Even limited automation, he says, could affect the number of annual deaths by an order of magnitude, just by consistently applying the brakes prior to a collision. And fully autonomous cars would not only save lives and increase efficiency, they would also provide more independence for the elderly and people with disabilities.
In other areas, he says unmanned systems could have an equally dramatic impact, but people still need to be educated on exactly what the advantages are.
Where do we go from here?
So, once you decide, “Yes, we should have have this technology,” then the question is, “OK, how do we do it?”
For the first time, the biggest challenges aren’t technical. Instead, public acceptance, regulatory and insurance issues top the list.
To address public acceptance, Toscano says the unmanned systems community needs to do outreach, because the average person’s perspective includes a lot of misinformation.
“The average person out there only sees what they see on TV and they hear what’s on the radios and stuff, and a lot of that is not accurate,” he says. “There’s some truth to some of the things, but for the most part, it’s skewed in the wrong direction, and a lot of it comes from the Hollywood aspects of Terminator — you know, the Big Brother-type aspects.”
On the regulation side of things, AUVSI is working closely with a wide number of government agencies. For unmanned aerial vehicles, it’s fairly straightforward, since the FAA has been designated to lead the charge. For driverless cars, it’s more difficult, since in the U.S. each state regulates its own highways — plus there’s also the Federal Highway Administration, Department of Transportation and the National Highway Traffic Safety Administration.
For now, it’s going to be a series of small steps, and even looking forward Toscano says driverless cars won’t simply take over the roads one day. When the Model T was introduced, he points out, we didn’t do away with horses. Instead, they are still part of a multibillion-dollar industry. People will always want to ride horses, and similarly there will be people who want to drive cars and watch NASCAR and work on their ’64 Mustang.

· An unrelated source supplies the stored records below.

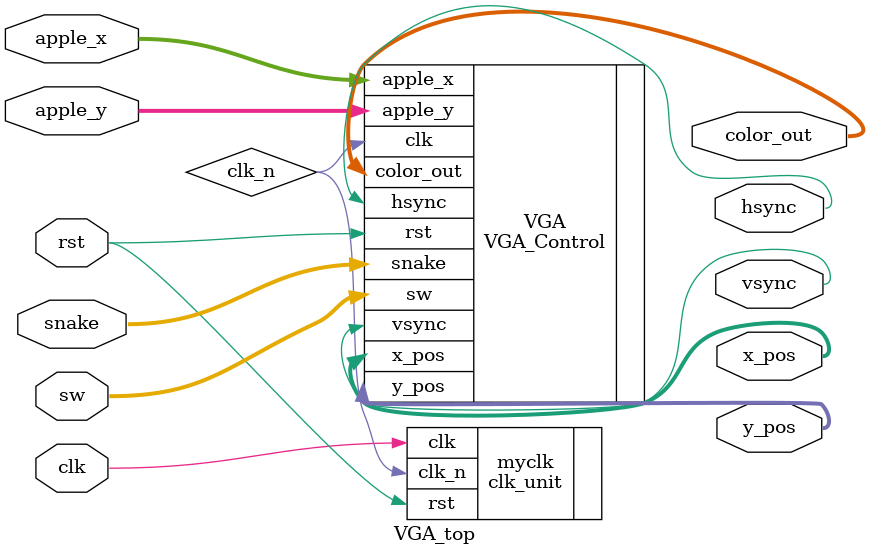
<source format=v>
module VGA_top(
	input clk,
    input rst,
    input [4:0]sw,
    input [1:0]snake,
    input [5:0]apple_x,
    input [4:0]apple_y,
    output [9:0]x_pos,
    output [9:0]y_pos,    
    output hsync,
    output vsync,
    output [11:0] color_out
    );
    
    wire clk_n;
    
    clk_unit myclk(
        .clk(clk),
        .rst(rst),
        .clk_n(clk_n)
    );

    VGA_Control VGA
(
		.clk(clk_n),
		.rst(rst),
		.sw(sw),
		.hsync(hsync),
		.vsync(vsync),
		.snake(snake),
        .color_out(color_out),
		.x_pos(x_pos),
		.y_pos(y_pos),
		.apple_x(apple_x),
		.apple_y(apple_y)
	);
endmodule

</source>
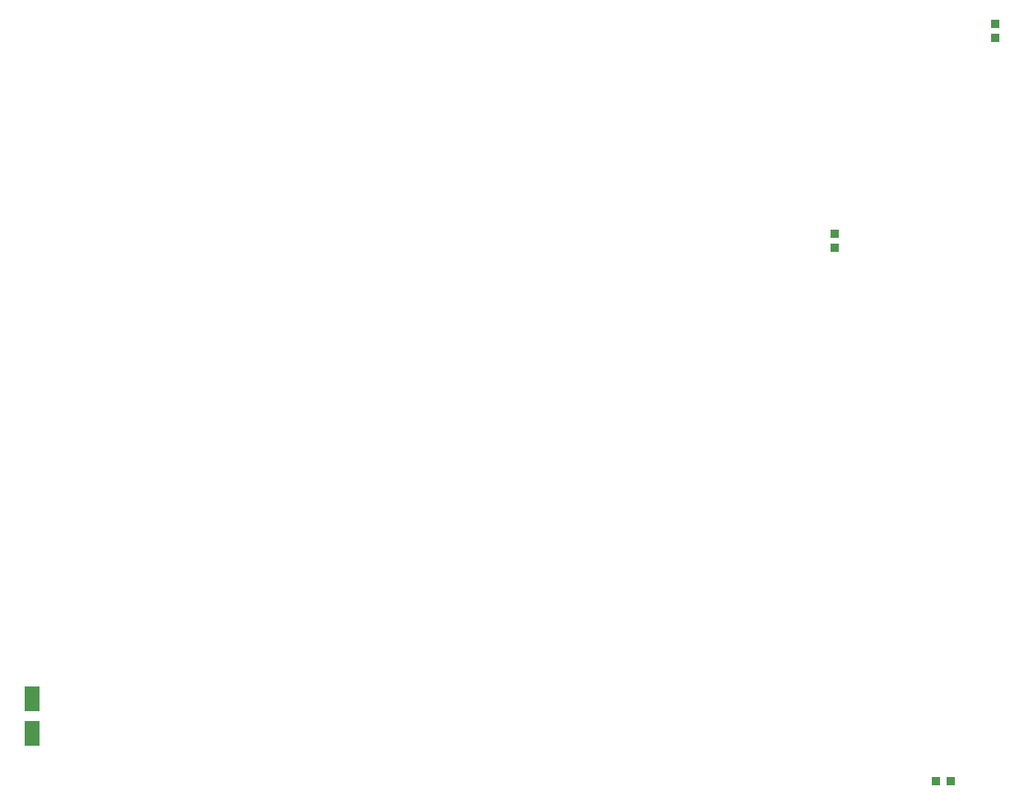
<source format=gbr>
G04 EAGLE Gerber RS-274X export*
G75*
%MOMM*%
%FSLAX34Y34*%
%LPD*%
%INSolderpaste Top*%
%IPPOS*%
%AMOC8*
5,1,8,0,0,1.08239X$1,22.5*%
G01*
%ADD10R,0.900000X0.900000*%
%ADD11R,1.600000X2.500000*%


D10*
X914400Y756800D03*
X914400Y741800D03*
X1018660Y193040D03*
X1033660Y193040D03*
X1079500Y957700D03*
X1079500Y972700D03*
D11*
X88900Y277850D03*
X88900Y242850D03*
M02*

</source>
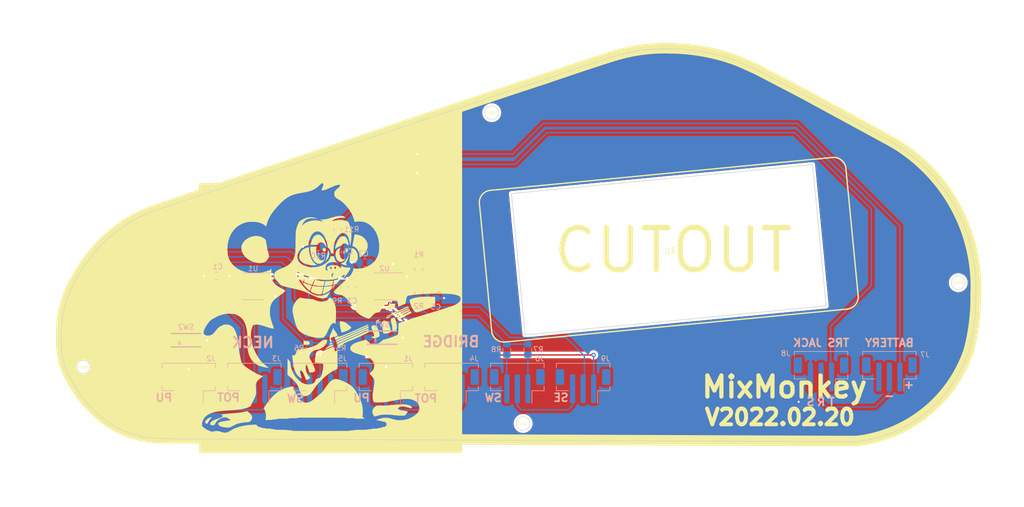
<source format=kicad_pcb>
(kicad_pcb (version 20211014) (generator pcbnew)

  (general
    (thickness 0.703333)
  )

  (paper "A4")
  (layers
    (0 "F.Cu" signal)
    (31 "B.Cu" signal)
    (32 "B.Adhes" user "B.Adhesive")
    (33 "F.Adhes" user "F.Adhesive")
    (34 "B.Paste" user)
    (35 "F.Paste" user)
    (36 "B.SilkS" user "B.Silkscreen")
    (37 "F.SilkS" user "F.Silkscreen")
    (38 "B.Mask" user)
    (39 "F.Mask" user)
    (40 "Dwgs.User" user "User.Drawings")
    (41 "Cmts.User" user "User.Comments")
    (42 "Eco1.User" user "User.Eco1")
    (43 "Eco2.User" user "User.Eco2")
    (44 "Edge.Cuts" user)
    (45 "Margin" user)
    (46 "B.CrtYd" user "B.Courtyard")
    (47 "F.CrtYd" user "F.Courtyard")
    (48 "B.Fab" user)
    (49 "F.Fab" user)
    (50 "User.1" user)
    (51 "User.2" user)
    (52 "User.3" user)
    (53 "User.4" user)
    (54 "User.5" user)
    (55 "User.6" user)
    (56 "User.7" user)
    (57 "User.8" user)
    (58 "User.9" user)
  )

  (setup
    (stackup
      (layer "F.SilkS" (type "Top Silk Screen"))
      (layer "F.Paste" (type "Top Solder Paste"))
      (layer "F.Mask" (type "Top Solder Mask") (thickness 0.01))
      (layer "F.Cu" (type "copper") (thickness 0.035))
      (layer "dielectric 1" (type "core") (thickness 0.613333) (material "FR4") (epsilon_r 4.5) (loss_tangent 0.02))
      (layer "B.Cu" (type "copper") (thickness 0.035))
      (layer "B.Mask" (type "Bottom Solder Mask") (thickness 0.01))
      (layer "B.Paste" (type "Bottom Solder Paste"))
      (layer "B.SilkS" (type "Bottom Silk Screen"))
      (copper_finish "None")
      (dielectric_constraints no)
    )
    (pad_to_mask_clearance 0)
    (pcbplotparams
      (layerselection 0x00010fc_ffffffff)
      (disableapertmacros false)
      (usegerberextensions false)
      (usegerberattributes true)
      (usegerberadvancedattributes true)
      (creategerberjobfile true)
      (svguseinch false)
      (svgprecision 6)
      (excludeedgelayer true)
      (plotframeref false)
      (viasonmask false)
      (mode 1)
      (useauxorigin false)
      (hpglpennumber 1)
      (hpglpenspeed 20)
      (hpglpendiameter 15.000000)
      (dxfpolygonmode true)
      (dxfimperialunits true)
      (dxfusepcbnewfont true)
      (psnegative false)
      (psa4output false)
      (plotreference true)
      (plotvalue true)
      (plotinvisibletext false)
      (sketchpadsonfab false)
      (subtractmaskfromsilk false)
      (outputformat 1)
      (mirror false)
      (drillshape 0)
      (scaleselection 1)
      (outputdirectory "gerber/")
    )
  )

  (net 0 "")
  (net 1 "GND")
  (net 2 "+9V")
  (net 3 "Net-(C3-Pad1)")
  (net 4 "Net-(C3-Pad2)")
  (net 5 "Net-(C4-Pad2)")
  (net 6 "Net-(C5-Pad2)")
  (net 7 "Net-(J1-Pad1)")
  (net 8 "/VMID")
  (net 9 "/BATT-")
  (net 10 "/SIG_OUT")
  (net 11 "Net-(J2-Pad1)")
  (net 12 "Net-(J1-Pad3)")
  (net 13 "Net-(J2-Pad3)")
  (net 14 "Net-(J3-Pad2)")
  (net 15 "Net-(J4-Pad2)")
  (net 16 "Net-(J5-Pad1)")
  (net 17 "Net-(J5-Pad3)")
  (net 18 "Net-(J6-Pad1)")
  (net 19 "Net-(J6-Pad3)")
  (net 20 "unconnected-(J7-Pad3)")
  (net 21 "Net-(J5-Pad2)")
  (net 22 "Net-(J6-Pad2)")
  (net 23 "Net-(R5-Pad1)")
  (net 24 "Net-(R7-Pad1)")

  (footprint "eLogo:MonkeyGuitar35" (layer "F.Cu") (at 100.75 107.5))

  (footprint "eBattery:BB-04" (layer "F.Cu") (at 165.05 94.525 -174.5))

  (footprint "Resistor_SMD:R_0805_2012Metric_Pad1.20x1.40mm_HandSolder" (layer "B.Cu") (at 102 101.672353 90))

  (footprint "Resistor_SMD:R_0805_2012Metric_Pad1.20x1.40mm_HandSolder" (layer "B.Cu") (at 98.325 93.95))

  (footprint "eConnector_JST_PSH:B3B-PH-SM4" (layer "B.Cu")
    (tedit 6203E46A) (tstamp 11a347fe-062b-48f1-bf87-c1198c5ec944)
    (at 194 116.5 180)
    (property "MFR" "JST Sales America Inc.")
    (property "MPN" "B3B-PH-SM4-TBT(LF)(SN)")
    (property "Sheetfile" "uv_back.kicad_sch")
    (property "Sheetname" "")
    (path "/10d534c4-6176-429d-8637-fe995aa1bc56")
    (attr smd)
    (fp_text reference "J8" (at 6.75 2.25 unlocked) (layer "B.SilkS")
      (effects (font (size 1 1) (thickness 0.15)) (justify mirror))
      (tstamp 639163a7-1e86-4970-bc37-af420b8269e4)
    )
    (fp_text value "B3B-PH-SM4-TBT(LF)(SN)" (at 0 -3.59 unlocked) (layer "B.Fab") hide
      (effects (font (size 1 1) (thickness 0.15)) (justify mirror))
      (tstamp 64690a7e-4ae3-4a3b-87d0-ee00983eb62b)
    )
    (fp_text user "${REFERENCE}" (at 143.708101 52.719047 unlocked) (layer "B.Fab")
      (effects (font (size 1 1) (thickness 0.15)) (justify mirror))
      (tstamp 735640e1-2b9c-4d3f-891c-e670773dac1b)
    )
    (fp_text user "${REFERENCE}" (at 143.708101 52.719047) (layer "B.Fab")
      (effects (font (size 1 1) (thickness 0.15)) (justify mirror))
      (tstamp d20b5475-6d94-4c4b-a373-fc7ebbf25df6)
    )
    (fp_line (start -5.085 1.76) (end -5.085 2.61) (layer "B.SilkS") (w
... [507275 chars truncated]
</source>
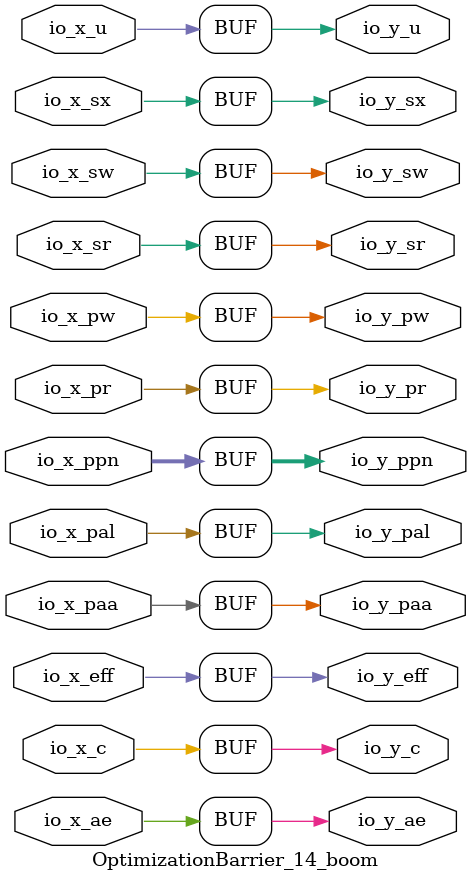
<source format=sv>
`ifndef RANDOMIZE
  `ifdef RANDOMIZE_REG_INIT
    `define RANDOMIZE
  `endif // RANDOMIZE_REG_INIT
`endif // not def RANDOMIZE
`ifndef RANDOMIZE
  `ifdef RANDOMIZE_MEM_INIT
    `define RANDOMIZE
  `endif // RANDOMIZE_MEM_INIT
`endif // not def RANDOMIZE

`ifndef RANDOM
  `define RANDOM $random
`endif // not def RANDOM

// Users can define 'PRINTF_COND' to add an extra gate to prints.
`ifndef PRINTF_COND_
  `ifdef PRINTF_COND
    `define PRINTF_COND_ (`PRINTF_COND)
  `else  // PRINTF_COND
    `define PRINTF_COND_ 1
  `endif // PRINTF_COND
`endif // not def PRINTF_COND_

// Users can define 'ASSERT_VERBOSE_COND' to add an extra gate to assert error printing.
`ifndef ASSERT_VERBOSE_COND_
  `ifdef ASSERT_VERBOSE_COND
    `define ASSERT_VERBOSE_COND_ (`ASSERT_VERBOSE_COND)
  `else  // ASSERT_VERBOSE_COND
    `define ASSERT_VERBOSE_COND_ 1
  `endif // ASSERT_VERBOSE_COND
`endif // not def ASSERT_VERBOSE_COND_

// Users can define 'STOP_COND' to add an extra gate to stop conditions.
`ifndef STOP_COND_
  `ifdef STOP_COND
    `define STOP_COND_ (`STOP_COND)
  `else  // STOP_COND
    `define STOP_COND_ 1
  `endif // STOP_COND
`endif // not def STOP_COND_

// Users can define INIT_RANDOM as general code that gets injected into the
// initializer block for modules with registers.
`ifndef INIT_RANDOM
  `define INIT_RANDOM
`endif // not def INIT_RANDOM

// If using random initialization, you can also define RANDOMIZE_DELAY to
// customize the delay used, otherwise 0.002 is used.
`ifndef RANDOMIZE_DELAY
  `define RANDOMIZE_DELAY 0.002
`endif // not def RANDOMIZE_DELAY

// Define INIT_RANDOM_PROLOG_ for use in our modules below.
`ifndef INIT_RANDOM_PROLOG_
  `ifdef RANDOMIZE
    `ifdef VERILATOR
      `define INIT_RANDOM_PROLOG_ `INIT_RANDOM
    `else  // VERILATOR
      `define INIT_RANDOM_PROLOG_ `INIT_RANDOM #`RANDOMIZE_DELAY begin end
    `endif // VERILATOR
  `else  // RANDOMIZE
    `define INIT_RANDOM_PROLOG_
  `endif // RANDOMIZE
`endif // not def INIT_RANDOM_PROLOG_

module OptimizationBarrier_14_boom(
  input  [19:0] io_x_ppn,
  input         io_x_u,
                io_x_ae,
                io_x_sw,
                io_x_sx,
                io_x_sr,
                io_x_pw,
                io_x_pr,
                io_x_pal,
                io_x_paa,
                io_x_eff,
                io_x_c,
  output [19:0] io_y_ppn,
  output        io_y_u,
                io_y_ae,
                io_y_sw,
                io_y_sx,
                io_y_sr,
                io_y_pw,
                io_y_pr,
                io_y_pal,
                io_y_paa,
                io_y_eff,
                io_y_c
);

  assign io_y_ppn = io_x_ppn;
  assign io_y_u = io_x_u;
  assign io_y_ae = io_x_ae;
  assign io_y_sw = io_x_sw;
  assign io_y_sx = io_x_sx;
  assign io_y_sr = io_x_sr;
  assign io_y_pw = io_x_pw;
  assign io_y_pr = io_x_pr;
  assign io_y_pal = io_x_pal;
  assign io_y_paa = io_x_paa;
  assign io_y_eff = io_x_eff;
  assign io_y_c = io_x_c;
endmodule


</source>
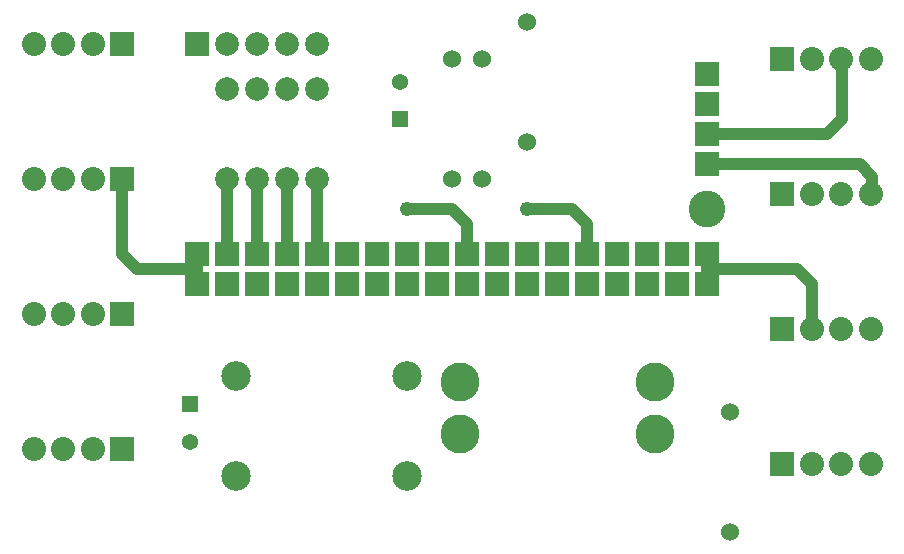
<source format=gbr>
G04 EasyPC Gerber Version 20.0.2 Build 4112 *
G04 #@! TF.Part,Single*
G04 #@! TF.FileFunction,Copper,L1,Top *
%FSLAX35Y35*%
%MOIN*%
G04 #@! TA.AperFunction,SMDPad*
%ADD104R,0.07874X0.07874*%
G04 #@! TA.AperFunction,ComponentPad*
%ADD102R,0.05400X0.05400*%
%ADD108R,0.07874X0.07874*%
%ADD105R,0.08000X0.08000*%
G04 #@! TD.AperFunction*
%ADD112C,0.03937*%
%ADD89C,0.04800*%
G04 #@! TA.AperFunction,ComponentPad*
%ADD103C,0.05400*%
G04 #@! TD.AperFunction*
%ADD22C,0.06000*%
G04 #@! TA.AperFunction,ComponentPad*
%ADD107C,0.07874*%
%ADD106C,0.08000*%
%ADD101C,0.09843*%
G04 #@! TA.AperFunction,WasherPad*
%ADD100C,0.12205*%
G04 #@! TA.AperFunction,ComponentPad*
%ADD110C,0.12992*%
G04 #@! TA.AperFunction,SMDPad*
%ADD109R,0.07874X0.07874*%
X0Y0D02*
D02*
D22*
X150256Y127750D03*
Y167750D03*
X160256Y127750D03*
Y167750D03*
X175256Y140250D03*
Y180250D03*
X242756Y10250D03*
Y50250D03*
D02*
D89*
X135256Y117750D03*
X175256D03*
D02*
D100*
X235256D03*
D02*
D101*
X78169Y28695D03*
Y62159D03*
X135256Y28695D03*
Y62159D03*
D02*
D102*
X62756Y52750D03*
X132756Y147750D03*
D02*
D103*
X62756Y40250D03*
X132756Y160250D03*
D02*
D104*
X65256Y92750D03*
Y102750D03*
X75256Y92750D03*
Y102750D03*
X85256Y92750D03*
Y102750D03*
X95256Y92750D03*
Y102750D03*
X105256Y92750D03*
Y102750D03*
X115256Y92750D03*
X125256D03*
X135256D03*
X145256D03*
X155256D03*
Y102750D03*
X165256Y92750D03*
Y102750D03*
X175256D03*
X195256D03*
X205256Y92750D03*
Y102750D03*
X215256Y92750D03*
Y102750D03*
X225256Y92750D03*
Y102750D03*
X235256Y92750D03*
Y102750D03*
Y132750D03*
Y142750D03*
Y152750D03*
Y162750D03*
D02*
D105*
X40256Y37750D03*
Y82750D03*
Y127750D03*
Y172750D03*
X260256Y32750D03*
Y77750D03*
Y122750D03*
Y167750D03*
D02*
D106*
X10728Y37750D03*
Y82750D03*
Y127750D03*
Y172750D03*
X20571Y37750D03*
Y82750D03*
Y127750D03*
Y172750D03*
X30413Y37750D03*
Y82750D03*
Y127750D03*
Y172750D03*
X270098Y32750D03*
Y77750D03*
Y122750D03*
Y167750D03*
X279941Y32750D03*
Y77750D03*
Y122750D03*
Y167750D03*
X289783Y32750D03*
Y77750D03*
Y122750D03*
Y167750D03*
D02*
D107*
X75222Y127750D03*
Y157750D03*
X75256Y172750D03*
X85222Y127750D03*
Y157750D03*
X85256Y172750D03*
X95222Y127750D03*
Y157750D03*
X95256Y172750D03*
X105222Y127750D03*
Y157750D03*
X105256Y172750D03*
D02*
D108*
X65256D03*
D02*
D109*
X115256Y102750D03*
X125256D03*
X135256D03*
X145256D03*
X175256Y92750D03*
X185256D03*
Y102750D03*
X195256Y92750D03*
D02*
D110*
X152717Y60250D03*
X152756Y42750D03*
X217756Y60250D03*
X217795Y42750D03*
D02*
D112*
X40256Y127750D02*
Y102750D01*
X45256Y97750*
X65256*
Y92750*
Y102750D02*
Y97750D01*
X75222Y127750D02*
X75256Y102750D01*
X85222Y127750D02*
X85256Y102750D01*
X95222Y127750D02*
X95256Y102750D01*
X105222Y127750D02*
X105256Y102750D01*
X135256Y117750D02*
X150256D01*
X155256Y112750*
Y102750*
X175256Y117750D02*
X190256D01*
X195256Y112750*
Y102750*
X235256Y97750D02*
Y92750D01*
Y102750D02*
Y92750D01*
Y102750D02*
Y97750D01*
X270098Y77750D02*
X270256D01*
Y92750*
X265256Y97750*
X235256*
Y102750*
X279941Y167750D02*
X280256D01*
Y147750*
X275256Y142750*
X235256*
X289783Y122750D02*
X290256D01*
Y128634*
X286140Y132750*
X235256*
X0Y0D02*
M02*

</source>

However, people don’t enjoy sitting in traffic (87 billion man-hours are lost to congestion) and driverless cars offer the ability to eat, sleep, drink, text or watch TV as you get from point A to point B. That’s probably the robotics equivalent of a “killer app,” and there’s little question people will want that technology implemented. At first, Toscano says it may be in the form of an HOV lane or some other dedicated lane, but he’s confident it will eventually happen.
“I use the old joke that they were interviewing a 100-year-old man, and they said, ‘You must have seen a lot of changes in your life,” Toscano says. “And he said, ‘Yes … and I was against all of them.’ So, this is kind of what you get with this. People don’t understand how it can change their life in such a great way. And so they’re against it, not because they don’t like it, but just because they don’t understand it.”